*** RECORDS FOR THIS TASK ***

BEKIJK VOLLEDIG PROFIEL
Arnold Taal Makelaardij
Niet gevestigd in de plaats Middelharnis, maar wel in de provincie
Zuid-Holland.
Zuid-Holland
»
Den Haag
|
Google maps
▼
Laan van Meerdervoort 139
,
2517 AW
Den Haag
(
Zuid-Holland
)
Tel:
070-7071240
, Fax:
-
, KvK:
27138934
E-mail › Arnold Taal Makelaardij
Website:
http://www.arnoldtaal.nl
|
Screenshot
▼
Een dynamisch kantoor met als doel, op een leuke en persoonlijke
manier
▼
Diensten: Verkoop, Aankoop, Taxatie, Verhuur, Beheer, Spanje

*** End of RECORDS FOR THIS TASK ***

WHAT THE EXERCISE ASKS - Copy the listing above line for line, leaving every word, number, and symbol unchanged.

SOLVED PROBLEM -
BEKIJK VOLLEDIG PROFIEL
Arnold Taal Makelaardij
Niet gevestigd in de plaats Middelharnis, maar wel in de provincie
Zuid-Holland.
Zuid-Holland
»
Den Haag
|
Google maps
▼
Laan van Meerdervoort 139
,
2517 AW
Den Haag
(
Zuid-Holland
)
Tel:
070-7071240
, Fax:
-
, KvK:
27138934
E-mail › Arnold Taal Makelaardij
Website:
http://www.arnoldtaal.nl
|
Screenshot
▼
Een dynamisch kantoor met als doel, op een leuke en persoonlijke
manier
▼
Diensten: Verkoop, Aankoop, Taxatie, Verhuur, Beheer, Spanje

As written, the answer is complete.